*REQUIRED WORK*.
a. Answer these questions using the article on Cuban fifteenth birthdays:
(i) When does Yanela turn fifteen?
(ii) According to the article, what is the least that each new set of clothes with shoes costs?
(iii) What does the album consist of nowadays?
b. Extend the article on Cuban fifteenth birthdays, picking up right after its final sentence.

*DOCUMENT SEGMENT*.
======

HAVANA TIMES — Turning fifteen stirs up conflicting emotions in Cuban teenagers. Every young girl knows that her family will throw her a party no matter what the cost, even if this family, as is most often the case, doesn’t have the financial means to do so. The parents, for their part, look at the festivities as an obligation, for their daughter “is not beneath the rest.”
This coming-of-age celebration entails joy and frustration, festiveness and anxiety, competition and submission. All of this comes as though in pre-prepared doses: each of the people involved get a certain quota of enjoyment and misfortune.
Yanela turns fifteen at the end of August, but she booked her photo session months ago. The studio is far from her home, the prices are very high and she would have been happy with run-of-the-mill pictures of her in her new clothes (every new set of clothes, with shoes, costs at least 60 CUC). Despite all this, this is what she says to me: “Have you come across a single girl who turns fifteen and doesn’t get at least one picture wearing a fancy dress?”
To get that picture, her parents must purchase a full package that includes the long dresses (which recall the young women of the 19th century) and the photos (some taken in the studio and some in exteriors). The album, as it was once called, has been gradually modernized: nowadays, it consists of a photo-album, a CD with the photographs and, most of the time, a DVD with a video montage of the shoot.

======

*SUPPLIED INFORMATION*.
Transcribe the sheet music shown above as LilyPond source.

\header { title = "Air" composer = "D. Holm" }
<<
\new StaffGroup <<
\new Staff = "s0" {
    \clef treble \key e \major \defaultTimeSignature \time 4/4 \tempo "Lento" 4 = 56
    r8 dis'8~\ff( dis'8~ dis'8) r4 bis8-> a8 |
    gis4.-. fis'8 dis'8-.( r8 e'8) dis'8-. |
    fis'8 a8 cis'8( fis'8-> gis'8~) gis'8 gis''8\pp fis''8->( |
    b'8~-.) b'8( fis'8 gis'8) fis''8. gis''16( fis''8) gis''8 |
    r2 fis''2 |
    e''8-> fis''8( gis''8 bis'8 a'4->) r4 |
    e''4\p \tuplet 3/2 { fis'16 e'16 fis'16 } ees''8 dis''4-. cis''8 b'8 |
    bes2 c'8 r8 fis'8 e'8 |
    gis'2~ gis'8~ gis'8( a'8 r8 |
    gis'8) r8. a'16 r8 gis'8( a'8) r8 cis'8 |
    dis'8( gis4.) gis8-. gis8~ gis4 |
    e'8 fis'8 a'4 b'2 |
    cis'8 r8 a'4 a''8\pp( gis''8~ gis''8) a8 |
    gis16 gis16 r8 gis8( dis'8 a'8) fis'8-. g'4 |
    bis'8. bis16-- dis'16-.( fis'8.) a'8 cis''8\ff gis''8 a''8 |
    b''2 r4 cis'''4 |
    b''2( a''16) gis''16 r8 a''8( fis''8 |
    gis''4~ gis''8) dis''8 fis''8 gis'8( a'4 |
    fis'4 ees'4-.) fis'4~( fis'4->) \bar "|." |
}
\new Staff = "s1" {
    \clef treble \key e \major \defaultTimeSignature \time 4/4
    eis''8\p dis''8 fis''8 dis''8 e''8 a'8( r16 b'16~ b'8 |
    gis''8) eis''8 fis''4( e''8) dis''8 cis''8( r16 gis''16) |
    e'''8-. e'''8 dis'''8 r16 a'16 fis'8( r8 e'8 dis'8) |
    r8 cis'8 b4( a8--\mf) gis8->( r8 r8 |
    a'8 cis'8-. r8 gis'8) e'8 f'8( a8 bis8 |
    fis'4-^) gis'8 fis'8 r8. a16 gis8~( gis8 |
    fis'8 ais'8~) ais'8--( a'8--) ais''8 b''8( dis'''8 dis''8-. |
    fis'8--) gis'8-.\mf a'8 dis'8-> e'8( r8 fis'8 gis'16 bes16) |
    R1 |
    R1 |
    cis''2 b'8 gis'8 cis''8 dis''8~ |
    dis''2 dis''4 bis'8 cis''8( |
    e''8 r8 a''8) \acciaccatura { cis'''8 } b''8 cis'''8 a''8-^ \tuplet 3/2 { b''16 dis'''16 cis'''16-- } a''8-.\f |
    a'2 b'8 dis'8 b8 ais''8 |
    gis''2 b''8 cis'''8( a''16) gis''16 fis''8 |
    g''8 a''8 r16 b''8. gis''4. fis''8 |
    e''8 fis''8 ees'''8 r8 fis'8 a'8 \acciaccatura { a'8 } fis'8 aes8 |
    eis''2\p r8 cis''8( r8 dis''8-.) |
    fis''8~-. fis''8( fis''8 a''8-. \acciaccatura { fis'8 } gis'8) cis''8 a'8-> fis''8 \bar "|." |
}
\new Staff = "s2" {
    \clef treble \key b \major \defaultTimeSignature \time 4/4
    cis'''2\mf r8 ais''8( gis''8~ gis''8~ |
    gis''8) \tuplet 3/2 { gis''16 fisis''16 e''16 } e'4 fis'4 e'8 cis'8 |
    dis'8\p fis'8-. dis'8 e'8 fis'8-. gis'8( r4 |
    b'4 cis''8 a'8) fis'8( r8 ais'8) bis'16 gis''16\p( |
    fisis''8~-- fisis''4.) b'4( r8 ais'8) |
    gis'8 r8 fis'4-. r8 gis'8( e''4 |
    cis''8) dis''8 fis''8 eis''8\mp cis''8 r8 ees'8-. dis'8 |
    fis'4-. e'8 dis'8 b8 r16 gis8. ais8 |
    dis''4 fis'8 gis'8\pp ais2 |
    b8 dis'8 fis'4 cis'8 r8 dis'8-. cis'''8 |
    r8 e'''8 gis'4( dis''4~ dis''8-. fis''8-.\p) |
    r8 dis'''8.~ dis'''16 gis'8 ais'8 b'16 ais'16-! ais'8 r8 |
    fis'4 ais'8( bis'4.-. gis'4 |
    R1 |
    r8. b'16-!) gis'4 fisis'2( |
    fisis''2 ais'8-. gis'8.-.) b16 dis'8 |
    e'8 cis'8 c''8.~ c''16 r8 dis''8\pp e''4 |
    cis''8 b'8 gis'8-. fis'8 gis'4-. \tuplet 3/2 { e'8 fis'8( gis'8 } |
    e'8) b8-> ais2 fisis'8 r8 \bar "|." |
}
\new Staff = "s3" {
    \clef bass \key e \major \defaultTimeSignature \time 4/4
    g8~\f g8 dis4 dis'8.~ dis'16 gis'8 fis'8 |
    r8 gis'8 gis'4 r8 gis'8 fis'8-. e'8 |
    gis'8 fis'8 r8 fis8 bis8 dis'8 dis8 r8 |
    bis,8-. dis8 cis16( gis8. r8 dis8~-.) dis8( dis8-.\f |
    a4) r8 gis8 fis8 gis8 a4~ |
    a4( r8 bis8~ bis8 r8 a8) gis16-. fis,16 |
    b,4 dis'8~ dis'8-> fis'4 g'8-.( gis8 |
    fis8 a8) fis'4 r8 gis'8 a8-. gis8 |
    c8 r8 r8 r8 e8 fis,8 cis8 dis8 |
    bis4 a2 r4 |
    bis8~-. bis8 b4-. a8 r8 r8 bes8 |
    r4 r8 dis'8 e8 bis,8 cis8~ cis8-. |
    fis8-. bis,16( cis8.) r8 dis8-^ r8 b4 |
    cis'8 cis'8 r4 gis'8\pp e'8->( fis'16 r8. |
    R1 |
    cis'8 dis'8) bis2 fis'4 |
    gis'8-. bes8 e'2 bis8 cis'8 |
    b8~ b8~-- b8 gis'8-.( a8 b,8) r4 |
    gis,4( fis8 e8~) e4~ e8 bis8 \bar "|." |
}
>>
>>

======

*TASK RESPONSES*.
a.
(i) At the end of August.
(ii) 60 CUC.
(iii) A photo-album, a CD with the photographs and, most of the time, a DVD with a video montage of the shoot.

b.
Curiously enough, Yanela doesn’t want the video, and her family won’t have to spend the 50 CUC it costs. They will only have to pay 390 CUC for the photo package. Yanela doesn’t want a party either. Until a few days ago, her plan for this most holy of birthdays was to go out to eat with her closest friends (this is what her friends have done). She had saved up 50 CUC for this.
But plans have a habit of changing, interests vary, trends impose themselves. Now she wants a mobile phone (all of her friends have one) and wishes to spend her birthday at a swimming pool (with her classmates, of course). And there’s not enough money for that.
Trends are like a wild merry-go-round that seduces us with its dazzling colors. When we get on, we cease to be ourselves and become docile consumers. The more we spin around in the merry-go-around, the more individuality we lose, the more frustrated we become and the less interested we become in ever getting off.
A girl’s fifteenth birthday, and the industry that has developed around this celebration, are a veritable financial burden on most Cuban families. Despite this, no family wants to be left without the “memories” of the child.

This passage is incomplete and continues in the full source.